Tight script and fantastic acting from Rob Brydon, but what is the actual point of this much lauded two-hour divorcee monologue? In theory it's a comedy, but with not a single laugh in the entire series there's a very real danger for non-pseuds that its supposed greatness will completely pass you by. They won't be running repeats of this at Christmas next year, that's for sure.
Brought up on the same south London estate as the rampaging So Solid Crew, you might have expected Baz to have become a soul diva or a rap artist, like her sister Monie Love. Instead, under the direction of uber-producer Guy Sigsworth, she's chosen an unashamedly pop path. It would be unfair to call her a black Dido, even if several of the melodies would not have sounded out of place on No Angel.
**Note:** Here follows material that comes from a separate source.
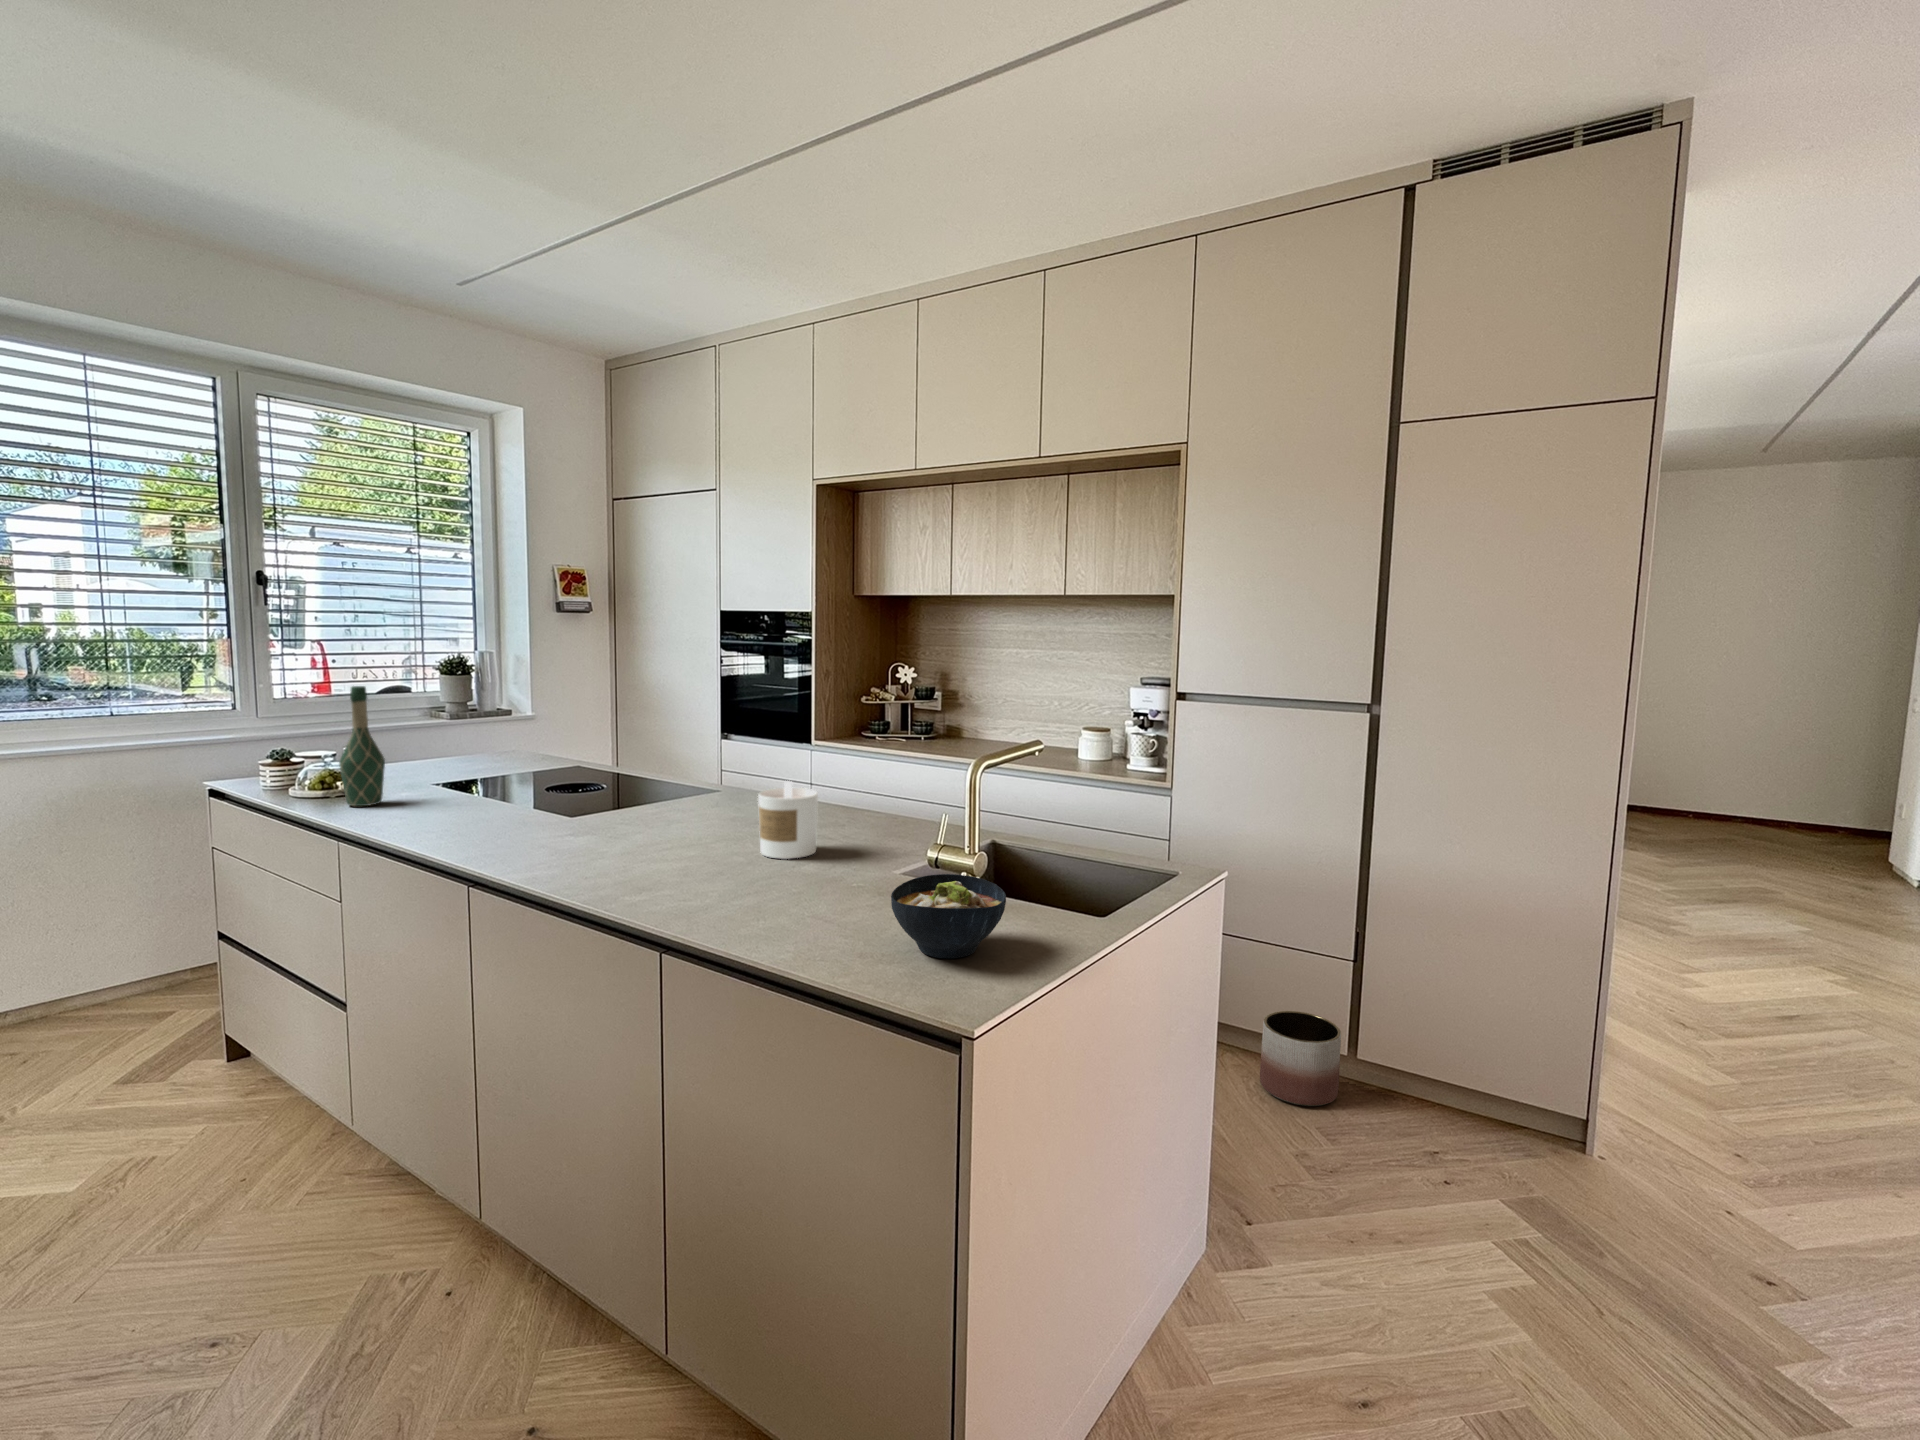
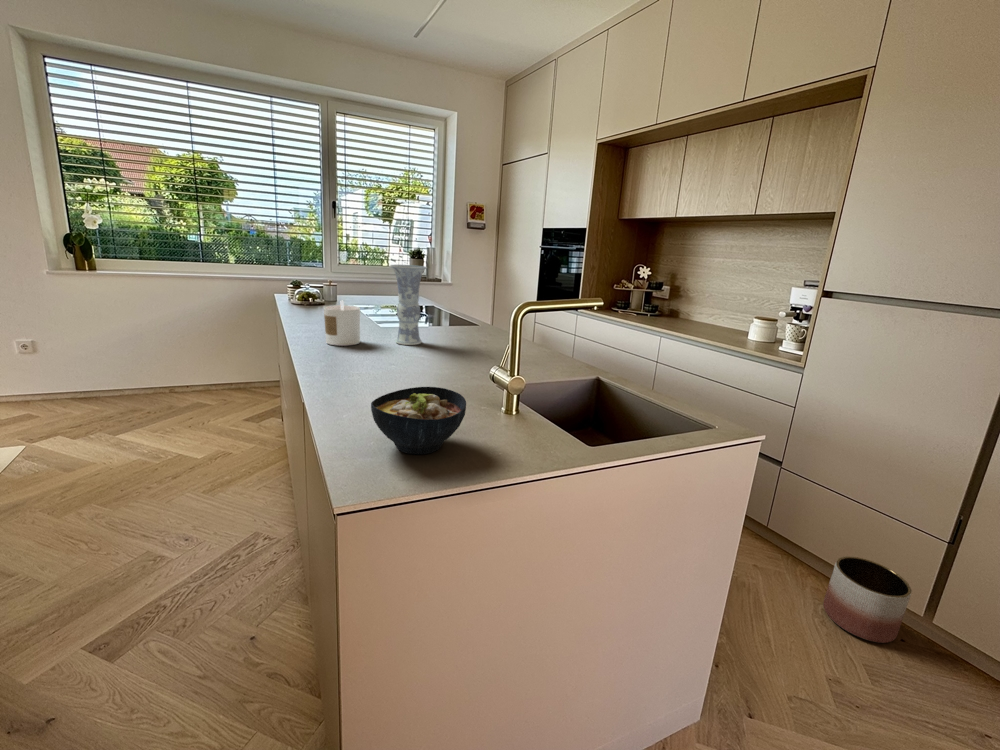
wine bottle: present [339,686,385,806] -> none [295,248,316,309]
vase: none [650,708,712,839] -> present [390,265,427,345]
candle: present [758,781,818,859] -> present [324,301,360,346]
But a female version of Seal wouldn't be far wide of the mark.
He helped Audrey Tautou steal your heart in Amélie, and Tiersen, like that film, evokes the passing of French iconographies (Pernod, madeleines, poujadisme) and the culture's quiet assimilation of change, with or without accordions. The slyly sentimental, Nyman-leaning postmodernism of "A Quai" and "Bagatelle" absorbs genres from Rai to post-rock but remains uniquely French. Zazou and Eno, watch your arses.